=== Begin Enclosure ===

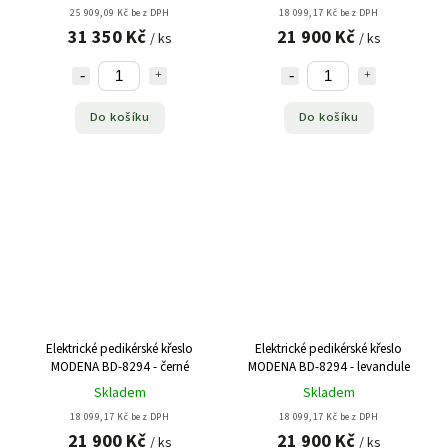
25 909,09 Kč bez DPH
18 099,17 Kč bez DPH
31 350 Kč
21 900 Kč
/ ks
/ ks
Do košíku
Do košíku
Elektrické pedikérské křeslo
Elektrické pedikérské křeslo
MODENA BD-8294 - černé
MODENA BD-8294 - levandule
Skladem
Skladem
18 099,17 Kč bez DPH
18 099,17 Kč bez DPH
21 900 Kč
21 900 Kč
/ ks
/ ks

=== End Enclosure ===

Copy out all the records exactly as they read, and omit the pictures.

Answer to the problem:
25 909,09 Kč bez DPH
18 099,17 Kč bez DPH
31 350 Kč
21 900 Kč
/ ks
/ ks
Do košíku
Do košíku
Elektrické pedikérské křeslo
Elektrické pedikérské křeslo
MODENA BD-8294 - černé
MODENA BD-8294 - levandule
Skladem
Skladem
18 099,17 Kč bez DPH
18 099,17 Kč bez DPH
21 900 Kč
21 900 Kč
/ ks
/ ks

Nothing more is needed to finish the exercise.